Between Section 818 in the NDAA FY12 and the NDAA FY13 Amendment, the defense industry is highly aware of the risks of counterfeit components in the supply chain. As a rule, logistics teams know not to purchase parts off EBay but from authorized sources, or purchase directly from the manufacturer. They know about the SAE standards AS5553 and AS6081 for business processes and they know about guidelines for purchasing and authenticating components.
With all the additional measures, test requirements, audits, and ongoing collaborative discussion, the defense industry as a whole has invested a lot of time, effort, and thought into counterfeit avoidance and ending the “proliferation of counterfeit parts” in the supply chain. And we have seen some real gains towards this end.
All of these crucial measures take time and money. So what happens if the risk of counterfeits is on the rise, component lifecycles continue to shrink at alarming rates, and defense budgets go away?
The reality is that the defense systems we already have need to keep running. They aren’t getting upgraded. Programs that were put in place during the 1970s are having their lifecycles extended out another 20 years: the costs of ensuring authentic parts are going up and no one can afford redesign and recertification.

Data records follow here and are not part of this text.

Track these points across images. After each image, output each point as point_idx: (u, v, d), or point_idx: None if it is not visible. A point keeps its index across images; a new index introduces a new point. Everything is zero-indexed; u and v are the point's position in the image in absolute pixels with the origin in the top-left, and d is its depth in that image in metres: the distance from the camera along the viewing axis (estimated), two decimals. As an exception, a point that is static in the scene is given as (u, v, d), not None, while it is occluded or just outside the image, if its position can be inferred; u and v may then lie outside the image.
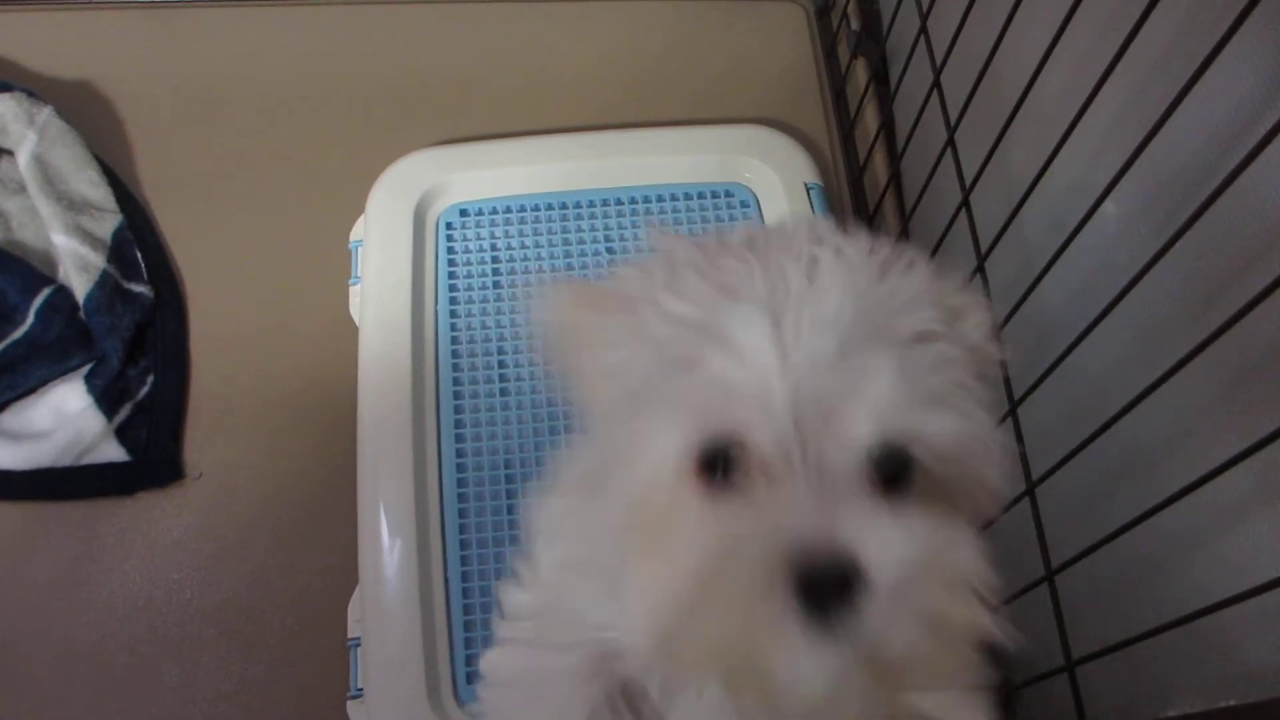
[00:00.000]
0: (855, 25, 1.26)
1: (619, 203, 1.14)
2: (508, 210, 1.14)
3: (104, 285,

With sequestration and a lack of any funding, have our logistics teams been placed in an impossible situation? These systems need to be maintained, but there is no money to do it, and tighter and tighter regulations which determine how support for the systems can be achieved. Are we running the risk of leaving our troops and allies unsupported in cases of crisis because there are no more parts left? Unless we change how we think of supporting legacy systems and start acting proactively – we run the very real risk of losing the ground we have gained in our fight to end counterfeit proliferation.